Police departments face numerous challenges every day in their officers? interactions with persons with mental illness. These encounters are on the rise, so departments everywhere are trying to develop better ways for officers to appropriately interact with persons with mental illness in order to obtain the best outcome in a crisis situation. The past trend in law enforcement was to lower crime by assertively enforcing the law and incarcerating offenders, including those with mental illnesses. However, a significant transformation in policing has occurred; police officers are not only enforcing the law, but they are also taking on the task of managing the significant populations of persons with mental illness in their cities.

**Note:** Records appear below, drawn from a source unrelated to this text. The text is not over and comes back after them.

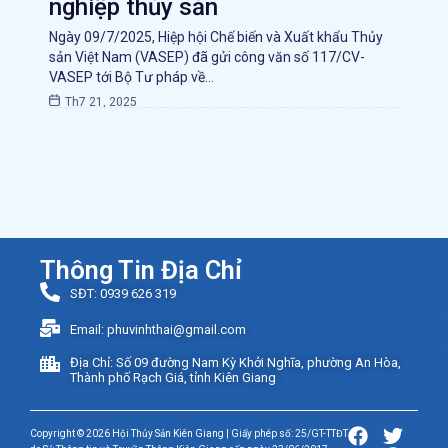
nghiệp thủy sản
Ngày 09/7/2025, Hiệp hội Chế biến và Xuất khẩu Thủy
sản Việt Nam (VASEP) đã gửi công văn số 117/CV-
VASEP tới Bộ Tư pháp về…
Th7 21, 2025
Thông Tin Địa Chỉ
SĐT: 0939 626 319
Email: phuvinhthai@gmail.com
Địa Chỉ: Số 09 đường Nam Kỳ Khởi Nghĩa, phường An Hòa,
Thành phố Rạch Giá, tỉnh Kiên Giang
Copyright © 2026 Hội Thủy Sản Kiên Giang | Giấy phép số: 25/GT-TTĐT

The first responders to a mental health crisis are not mental health specialists such as doctors, nurses, and clinicians, but peace officers. To manage this emerging responsibility, police departments are training their officers in the realm of mental health response through crisis intervention training (CIT), and some departments are providing more advanced training with the Mental Health Peace Officer Certification. A certified Mental Health Officer is a specially trained officer who is better equipped to make good diagnostic impressions, use specific communication skills depending on the clients? condition to de-escalate a crisis, and build an ongoing rapport to help coordinate resources as the need arises.1 The genesis of this transformation in policing can be seen in the treatment history of persons with mental illness by medical and criminal justice organizations.